Last week I got wind of editor-in-chief Steve Cropley’s plans to make a flying visit to the motor museum at Beaulieu. It struck me that it was probably the thick end of forty years since I had last been there.

My first and only visit was on a rare family holiday, which was at the other end of Britain from home. (The New Forest is a staggeringly long way from Lancashire, especially when you are travelling in the back of an Austin 1800S on a hot summer’s day…).

The two exhibits that have always stuck in my mind from that trip were the 1928 Golden Arrow and the 1960 Bluebird-Proteus, both world Land Speed Record cars. Oddly, my most vivid memory was of the Bluebird’s massive faired-in wheels and the tiny cockpit. Perhaps it was this machine that triggered a fascination with design and engineering in a young head.

Anyway, I could hardly pass up the chance to steal a few hours and jumped into the Jaguar F-Type’s passenger seat alongside Cropley on a particularly miserable morning. If you’ve not been, Beaulieu’s main exhibition may be compact, but it is absolutely stuffed with machinery that will make anybody with a bit of imagination stop and stare and think. I was particularly struck by a WW2 Jeep which actually took part in the D-Day landings on 6 June 1944.

The day’s first stroke of luck was that we arrived to see the museum’s engineers reassembling the Golden Arrow’s tail cladding. The car was built in 1928 and powered by 24-litre, 913bhp, W12 Napier Lion aero engine. 

Close up, it’s a delight to see the way the designer managed to create as small a frontal area as possible as well as incorporating the huge, ice-filled, radiator housings between the wheels. With the art deco cladding off, as one of the technicians pointed out, the construction (wooden sections, steel and cables) is a dead ringer for period aeroplane construction. 

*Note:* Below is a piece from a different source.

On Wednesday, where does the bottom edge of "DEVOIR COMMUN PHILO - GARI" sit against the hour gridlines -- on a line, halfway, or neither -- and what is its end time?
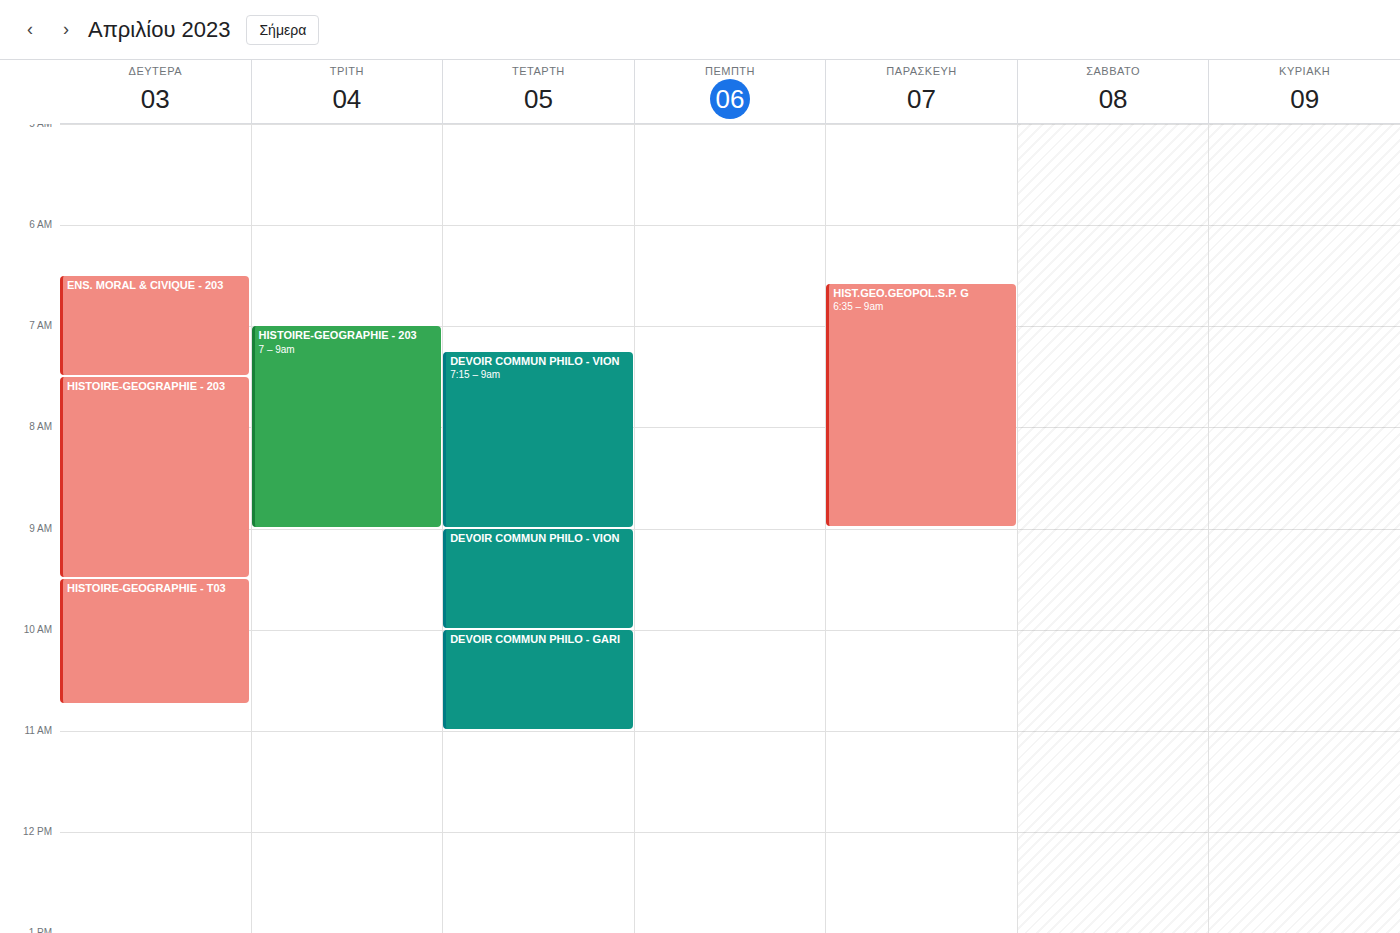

Whenever W-format engines come up I think of VW and it struck me that the Bugatti Veyron’s 8.0-litre W16 might have had four turbochargers, but it originally developed 987bhp, which wasn’t so far ahead of this naturally-aspirated engine from 1928. The original Veyron’s 253.8mph top speed also isn't too far ahead of the Golden Arrow’s 231.45mph record, set by Sir Henry Segrave in Daytona.